Many of us have been heavily influenced by the cultural definition of sex = penetration. “Foreplay” is considered all the stuff you might do to get to the penetration. Oh and let’s not forget the other part of this cultural model – once the erection is gone, sex is over. Well, that is only one model of sex and, come to find out, it is a pretty limiting one. Great sex can include intercourse, or not, it can start with “foreplay” or finish with “foreplay”, it can include one person orgasming right away and one person later, or not at all. There is no real reason for sex to start in one way and end in another – we have completely made that up. Our bodies are available for physical pleasure and our minds and hearts stay available for closeness and connection whether there is an erection in the room or not. And men, in case you are wondering about your own satisfaction without an erection, did you know that you can still orgasm without an erection? Your penis still feels sensation and pleasure.

Let’s try this: sex = playing, touching, licking, laughing, connecting, rubbing, kissing, talking, looking, in any order or selection you and your partner feel like that day.

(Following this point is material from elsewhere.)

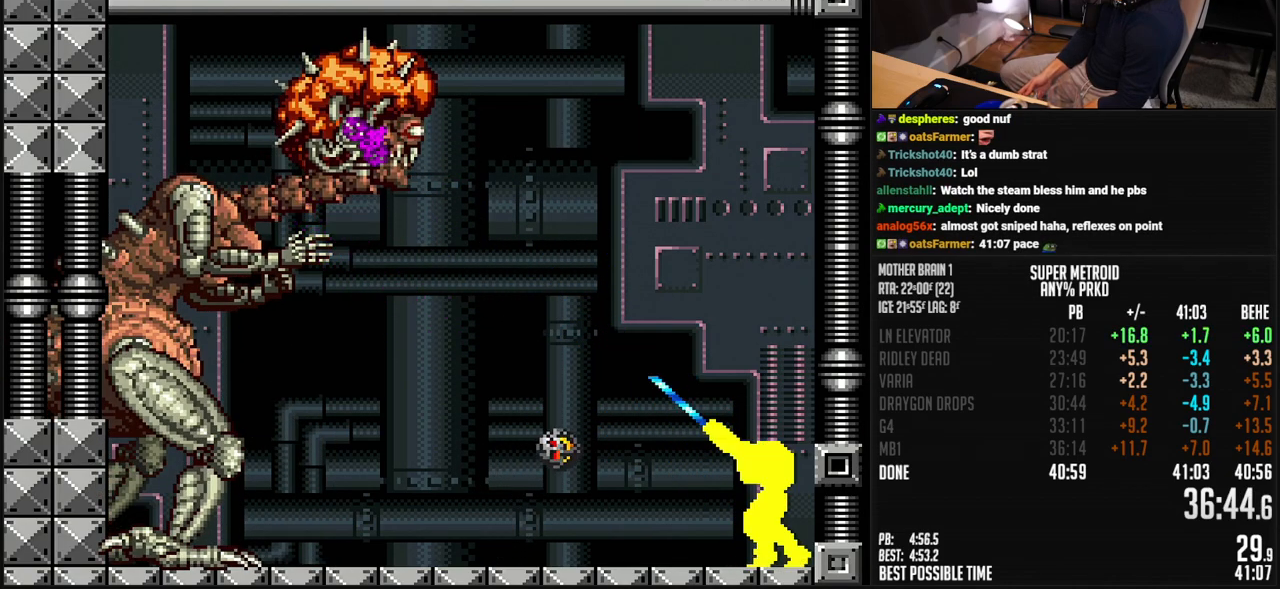
{"buttons": ["X", "R1"], "events": []}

Myth 4: Toys are for when you don’t have a partner.
Certainly sex toys are great for when you don’t have a partner available. And many people’s time between relationships has been improved by the growing selection of sex toys out there. However, toys work just as well when you use them as part of play with a partner and they can open up whole new ways to be sexual with each other. They can allow some people who learned to orgasm masturbating with a toy, to share their orgasm with their partner for the first time and possibly to learn new paths to orgasm with different types of stimulation. Toys can allow for experimentation and discussion of what feels good where; they are a great learning tool.

Also, masturbating privately, even when you have a partner, can enhance your sexuality with your partner. How could that be? Well, sexual satisfaction and orgasms can serve to increase your libido and to keep sex on your mind. If you know how to satisfy yourself, it is empowering and that feels sexy. Also for many people, knowing how to bring themselves to orgasm feels like a learned skill and, like other skills, practice can make it easier.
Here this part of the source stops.